» AUSGEWÄHLTER AUSZUG
„Wenn Barbara kandidieren würde...“

■ Auch die zweite TV-Wahlkampfdebatte sieht US-Präsident Bush als Verlierer

Washington (taz) – Es gab einen symbolischen Moment am Abend der zweiten TV-Debatte zwischen den drei Präsidentschaftskandidaten – und da ging es gar nicht um das gesprochene Wort. Die Kamera erwischte George Bush, als er in einer Sekunde geistiger Abwesenheit auf die Uhr sah. Als wollte er fragen: Wann ist das alles endlich vorbei? Die Chancen, daß Bush am 3. November alles überstanden hat, sind nach Donnerstag abend noch einmal gestiegen. Es dürfte sich im nachhinein als einer der klügsten Schachzüge des Clinton-Teams erweisen, auf dieser, bisher einmaligen Diskussionsform bestanden zu haben: Anstatt, wie beim ersten Mal, auf Stichworte von Journalisten einstudierte Antworten zu geben, stellten sich die drei Kandidaten dieses Mal den Fragen einer Moderatorin und der anwesenden Zuschauer.

Eindeutiges Ergebnis: In der direkten Kommunikation mit Leuten ist Clinton in seinem Element, während Bush ohne festen Text und Teleprompter leicht das Gefühl für zusammenhängende Sätze verliert.

Trotzdem war dies die bislang niveauvollste Veranstaltung des Wahlkampfs. Noch am Tag zuvor hatte die Washington Post berichtet, daß das US-Außenministerium unzulässigerweise Druck auf US-Botschaften ausgeübt hatte, noch rechtzeitig vor den Wahlen Informationen über Bill Clintons Reiseaktivitäten als Student herauszugeben. Clintons Engagement gegen den Vietnamkrieg während seiner Studienzeit in England sowie seine Reise nach Moskau 1969 war von Präsident Bush immer wieder herangezogen worden, um Patriotismus und Vertrauenswürdigkeit seines Konkurrenten in Frage zu stellen. Doch die Zuschauer im Studio machten gleich zu Beginn klar, daß sie von Schmutzkampagnen und persönlichen Attacken nichts mehr hören wollen.

Danach ging es neunzig Minuten lang nur um Sachfragen: Steuern, Verschuldung, Waffenkontrolle, Gesundheitssystem und Schulausbildung. Für Clinton war es das ideale Forum, sein Wahlkampfprogramm des Wiederaufbaus der US-Infrastruktur darzubieten. Ross Perot profilierte sich erneut als unkonventioneller Außenseiter mit dem populären Angebot, im Falle seiner Wahl auf das Präsidentengehalt zu verzichten. Und George Bush schrumpfte in dieser Diskussionsrunde vom Format des Präsidenten auf das eines gewöhnlichen Kandidaten, der nach einer erfolglosen Amtszeit um vier weitere Jahre bittet.

» AUSZÜGE DER EINTRÄGE
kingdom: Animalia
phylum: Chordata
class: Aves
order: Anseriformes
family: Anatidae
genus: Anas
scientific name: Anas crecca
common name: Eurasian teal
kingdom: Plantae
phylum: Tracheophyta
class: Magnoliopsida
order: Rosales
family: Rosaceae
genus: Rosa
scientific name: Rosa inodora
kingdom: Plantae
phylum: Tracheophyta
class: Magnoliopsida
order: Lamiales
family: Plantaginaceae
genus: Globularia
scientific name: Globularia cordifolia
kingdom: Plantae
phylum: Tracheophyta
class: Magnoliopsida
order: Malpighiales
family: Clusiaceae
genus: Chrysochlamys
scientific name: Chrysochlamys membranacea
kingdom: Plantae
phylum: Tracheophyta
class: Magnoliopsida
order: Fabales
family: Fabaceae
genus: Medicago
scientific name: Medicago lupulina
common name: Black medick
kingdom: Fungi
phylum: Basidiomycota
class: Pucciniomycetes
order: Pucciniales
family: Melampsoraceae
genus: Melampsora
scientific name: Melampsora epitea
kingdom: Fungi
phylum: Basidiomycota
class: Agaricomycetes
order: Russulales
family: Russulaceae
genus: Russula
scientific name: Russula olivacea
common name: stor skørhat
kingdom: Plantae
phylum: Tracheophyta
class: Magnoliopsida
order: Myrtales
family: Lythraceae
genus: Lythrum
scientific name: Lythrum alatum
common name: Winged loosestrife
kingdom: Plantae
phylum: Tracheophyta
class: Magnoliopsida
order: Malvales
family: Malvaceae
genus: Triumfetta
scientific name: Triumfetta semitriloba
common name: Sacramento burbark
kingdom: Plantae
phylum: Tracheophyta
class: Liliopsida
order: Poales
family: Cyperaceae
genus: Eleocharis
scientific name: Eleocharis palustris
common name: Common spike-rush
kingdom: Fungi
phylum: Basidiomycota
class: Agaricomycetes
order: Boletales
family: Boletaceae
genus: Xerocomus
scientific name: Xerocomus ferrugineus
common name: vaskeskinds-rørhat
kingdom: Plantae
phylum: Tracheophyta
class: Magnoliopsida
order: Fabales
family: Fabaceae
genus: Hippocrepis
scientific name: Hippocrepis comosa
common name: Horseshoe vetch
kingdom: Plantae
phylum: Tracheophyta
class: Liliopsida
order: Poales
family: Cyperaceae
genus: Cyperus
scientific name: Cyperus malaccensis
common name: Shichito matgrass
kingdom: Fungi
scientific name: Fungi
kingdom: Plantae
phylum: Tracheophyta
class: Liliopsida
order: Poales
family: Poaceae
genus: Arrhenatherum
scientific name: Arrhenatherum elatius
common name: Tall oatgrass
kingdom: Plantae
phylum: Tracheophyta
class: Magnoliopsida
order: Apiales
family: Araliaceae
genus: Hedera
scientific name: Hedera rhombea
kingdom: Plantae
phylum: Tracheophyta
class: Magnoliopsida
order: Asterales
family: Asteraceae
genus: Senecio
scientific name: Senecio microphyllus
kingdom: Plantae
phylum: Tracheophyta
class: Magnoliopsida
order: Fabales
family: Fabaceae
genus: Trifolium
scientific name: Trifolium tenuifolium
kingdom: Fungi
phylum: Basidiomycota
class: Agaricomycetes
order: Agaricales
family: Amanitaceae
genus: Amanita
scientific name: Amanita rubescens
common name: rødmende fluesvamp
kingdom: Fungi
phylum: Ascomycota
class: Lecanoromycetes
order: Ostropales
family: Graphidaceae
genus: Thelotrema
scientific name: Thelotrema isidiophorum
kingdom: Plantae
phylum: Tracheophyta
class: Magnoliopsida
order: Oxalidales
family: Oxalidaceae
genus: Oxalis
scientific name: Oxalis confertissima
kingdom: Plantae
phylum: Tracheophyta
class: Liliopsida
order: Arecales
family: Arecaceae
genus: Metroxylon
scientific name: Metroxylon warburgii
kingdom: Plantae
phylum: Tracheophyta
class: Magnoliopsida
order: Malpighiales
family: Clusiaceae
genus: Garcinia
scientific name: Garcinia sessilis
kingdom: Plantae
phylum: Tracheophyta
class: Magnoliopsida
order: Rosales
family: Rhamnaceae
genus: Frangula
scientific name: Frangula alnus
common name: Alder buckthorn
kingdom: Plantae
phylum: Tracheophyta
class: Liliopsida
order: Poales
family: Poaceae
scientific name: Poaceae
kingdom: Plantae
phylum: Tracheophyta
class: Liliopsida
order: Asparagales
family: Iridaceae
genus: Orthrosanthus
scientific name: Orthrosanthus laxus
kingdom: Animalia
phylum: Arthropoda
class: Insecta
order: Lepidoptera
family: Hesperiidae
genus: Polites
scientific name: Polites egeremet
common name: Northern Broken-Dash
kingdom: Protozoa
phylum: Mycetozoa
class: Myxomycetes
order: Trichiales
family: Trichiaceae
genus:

» AUFGABE 1
Worauf wollte Ross Perot laut dem Artikel über die zweite TV-Debatte im Falle seiner Wahl verzichten?
» AUFGABE 2
Schreiben Sie aus dem Artikel über die zweite TV-Debatte den Abschnitt zwischen „Danach ging es“ und „weitere Jahre bittet.“ einschließlich wortgetreu ab.

» ERGEBNIS 1
Auf das Präsidentengehalt.

» ERGEBNIS 2
Danach ging es neunzig Minuten lang nur um Sachfragen: Steuern, Verschuldung, Waffenkontrolle, Gesundheitssystem und Schulausbildung. Für Clinton war es das ideale Forum, sein Wahlkampfprogramm des Wiederaufbaus der US-Infrastruktur darzubieten. Ross Perot profilierte sich erneut als unkonventioneller Außenseiter mit dem populären Angebot, im Falle seiner Wahl auf das Präsidentengehalt zu verzichten. Und George Bush schrumpfte in dieser Diskussionsrunde vom Format des Präsidenten auf das eines gewöhnlichen Kandidaten, der nach einer erfolglosen Amtszeit um vier weitere Jahre bittet.